Your assignment: Nothing but the lines from the line with "phương, vốn từ" through the end of the data is to be copied, and each is to be copied exactly.

[Data items]

-----

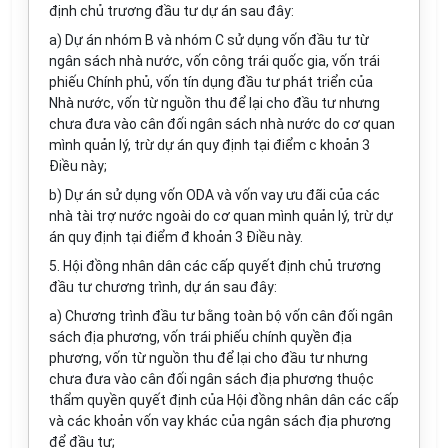
định chủ trương đầu tư dự án sau đây:
a) Dự án nhóm B và nhóm C sử dụng vốn đầu tư từ
ngân sách nhà nước, vốn công trái quốc gia, vốn trái
phiếu Chính phủ, vốn tín dụng đầu tư phát triển của
Nhà nước, vốn từ nguồn thu để lại cho đầu tư nhưng
chưa đưa vào cân đối ngân sách nhà nước do cơ quan
mình quản lý, trừ dự án quy định tại điểm c khoản 3
Điều này;
b) Dự án sử dụng vốn ODA và vốn vay ưu đãi của các
nhà tài trợ nước ngoài do cơ quan mình quản lý, trừ dự
án quy định tại điểm đ khoản 3 Điều này.
5. Hội đồng nhân dân các cấp quyết định chủ trương
đầu tư chương trình, dự án sau đây:
a) Chương trình đầu tư bằng toàn bộ vốn cân đối ngân
sách địa phương, vốn trái phiếu chính quyền địa
phương, vốn từ nguồn thu để lại cho đầu tư nhưng
chưa đưa vào cân đối ngân sách địa phương thuộc
thẩm quyền quyết định của Hội đồng nhân dân các cấp
và các khoản vốn vay khác của ngân sách địa phương
để đầu tư;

-----

Answer to the problem:
phương, vốn từ nguồn thu để lại cho đầu tư nhưng
chưa đưa vào cân đối ngân sách địa phương thuộc
thẩm quyền quyết định của Hội đồng nhân dân các cấp
và các khoản vốn vay khác của ngân sách địa phương
để đầu tư;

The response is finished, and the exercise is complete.